Ex-Governador Critica Corrupção na Direita
O ex-governador de Minas Gerais, Romeu Zema, fez uma crítica contundente ao lado direito da política brasileira nesta segunda-feira, ao afirmar que existem políticos nesse espectro envolvidos em “coisas erradas”. Durante um evento da Associação Comercial de São Paulo, Zema aproveitou para se distanciar de escândalos, reiterando sua pré-candidatura à Presidência pelo Partido Novo, mesmo diante das especulações que o colocavam como um potencial vice na chapa de Flávio Bolsonaro (PL).
“Eu sou uma direita que não tem corrupção, não tem escândalo. E tem direita aí que também está envolvida com coisas erradas. Então eu sou de direita, mas sou diferente”, afirmou Zema, que também se referiu ao PL como tendo “frutas podres”. Ele destacou que, se houver elementos problemáticos dentro do Novo, a intenção será removê-los.
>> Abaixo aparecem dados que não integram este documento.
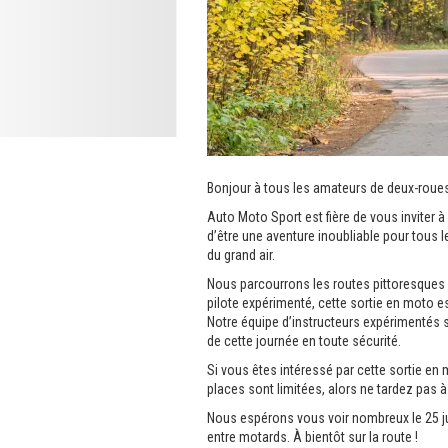
Bonjour à tous les amateurs de deux-roues
Auto Moto Sport est fière de vous inviter à
d’être une aventure inoubliable pour tous l
du grand air.
Nous parcourrons les routes pittoresques 
pilote expérimenté, cette sortie en moto e
Notre équipe d’instructeurs expérimentés s
de cette journée en toute sécurité.
Si vous êtes intéressé par cette sortie en 
places sont limitées, alors ne tardez pas à 
Nous espérons vous voir nombreux le 25 jui
entre motards. À bientôt sur la route !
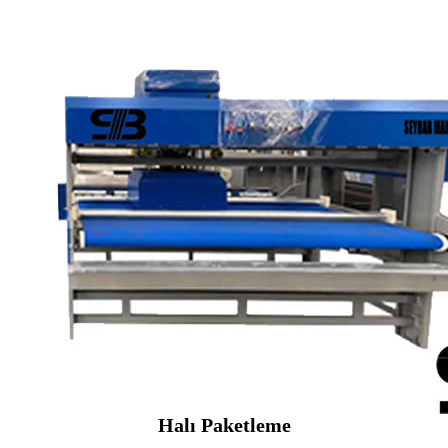
Halı Paketleme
Vídeo e Descontração com Flávio Bolsonaro
O ex-governador foi questionado sobre um vídeo que circulou nas redes sociais, onde aparece ao lado de Flávio Bolsonaro, em um momento leve e descontraído. A gravação, que viralizou, mostra os dois brincando sobre a possibilidade de Zema ser o candidato a presidente e Flávio, seu vice, gerando especulações sobre uma possível chapa para 2026.
Ao ser indagado sobre o conteúdo do vídeo, Zema preferiu desconversar, afirmando que se tratava apenas de um momento divertido. No entanto, nos bastidores, seu nome continua sendo mencionado como uma opção para a vice-presidência na candidatura de Flávio Bolsonaro. Apesar disso, Zema reafirma sua intenção de manter a pré-candidatura ao Palácio do Planalto.
Críticas ao Judiciário
Além de suas observações sobre a direita e sua pré-candidatura, Zema também elevou o tom das críticas ao Judiciário brasileiro, defendendo a prisão de dois ministros do Supremo Tribunal Federal (STF), Alexandre de Moraes e Dias Toffoli. A declaração surge em um momento de tensões, em meio a investigações que envolvem o banqueiro Daniel Vorcaro e membros da Corte, que geraram pedidos de impeachment contra Toffoli e Moraes.
“Os intocáveis são aqueles que se consideram acima da lei. Principalmente dois ministros, Alexandre de Moraes e Dias Toffoli. Esses dois, para mim, não merecem só processo de impeachment, merecem prisão”, enfatizou Zema em entrevista a jornalistas. Essa crítica se alinha às recentes controvérsias sobre a atuação do Judiciário e os limites do poder legislativo.
Com sua postura firme e declarações polêmicas, Romeu Zema busca consolidar sua imagem como um líder de direita diferenciado, propondo uma nova abordagem em um cenário político que, segundo ele, está repleto de escândalos e corrupção. A sua pré-candidatura ao Planalto deve continuar a ser um tema recorrente nas discussões políticas dos próximos meses, especialmente em um ambiente que já se prepara para as eleições de 2026.